July 2016
This week, the full House Appropriations Committee passed the fiscal year 2017 health research spending bill, known as the Labor-HHS bill. The bill includes an overall $1.250 billion funding increase for the NIH over the FY2016 level of $32.084 billion, for a total proposed FY2017 level of $33.300 billion. The House bill's funding for the NIH is lower than the Senate bill, approved in June, which provides a $2 billion funding increase for the NIH over the FY2016 level, more than $600 million of which will be distributed across all NIH institutes. Similar to the Senate's health spending bill, the House bill includes funding carve outs for Alzheimer's research, the BRAIN initiative and the Precision Medicine Initiative and the Institutional Development Award (IdEA). It is not yet clear how much of the $1.250 billion will be distributed across individual NIH institutes under the House bill, but with the overall lower funding level in the bill, the amount allocated to individual institutes will be lower.
During the committee session, an amendment was offered by Rep. DeLauro (D-CT) that would have increased the House bill's funding for NIH to $2 billion, as included in the Senate bill. The amendment was defeated but Labor-HHS subcommittee chairman, Rep. Cole (R-OK), expressed support for "sustained" increases for NIH "over a long period of time."

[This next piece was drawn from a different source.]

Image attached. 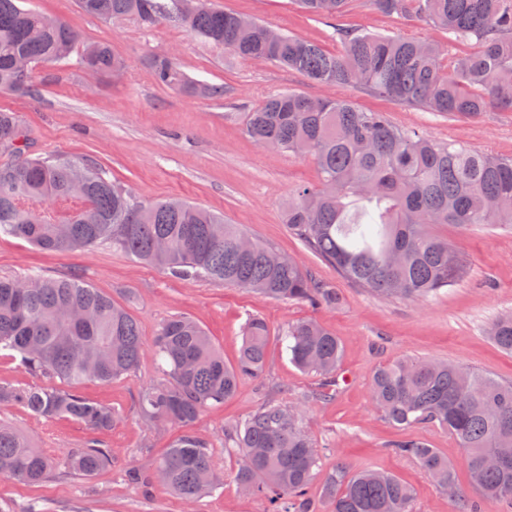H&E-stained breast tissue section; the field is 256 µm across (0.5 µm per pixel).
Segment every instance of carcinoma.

The Centers for Disease Control and Prevention (CDC) fares better in the House bill, and is slated for a $605 million funding increase versus the FY2016 level of $7.233 billion, for a total FY2017 proposed funding level of $7.115 billion. We do not yet have details for all of the CDC programs that the ATS monitors, but we do know that the tobacco control program is slated for a 50% funding reduction, reducing the office's funding from $210 million to $100 million. This cut would likely eliminate the TIPS from Former Smokers media campaign. The Senate health spending bill provides for level funding ($210 million) of OSH. CDC's tuberculosis program receives flat funding at the FY2016 level, in contrast to the Senate bill, which would cut program by $5 million.
Although the House and Senate FY2017 health spending bills have made it through committee votes, their final outcome in an election year remains unclear. It is likely that an omnibus spending measure for FY2017 will be passed when Congress returns for a "lame duck" session following the election. While we cannot say at this point what level of funding increase the NIH will receive for 2017, there is now a bipartisan agreement that there will be a funding increase for NIH that applies across all institutes.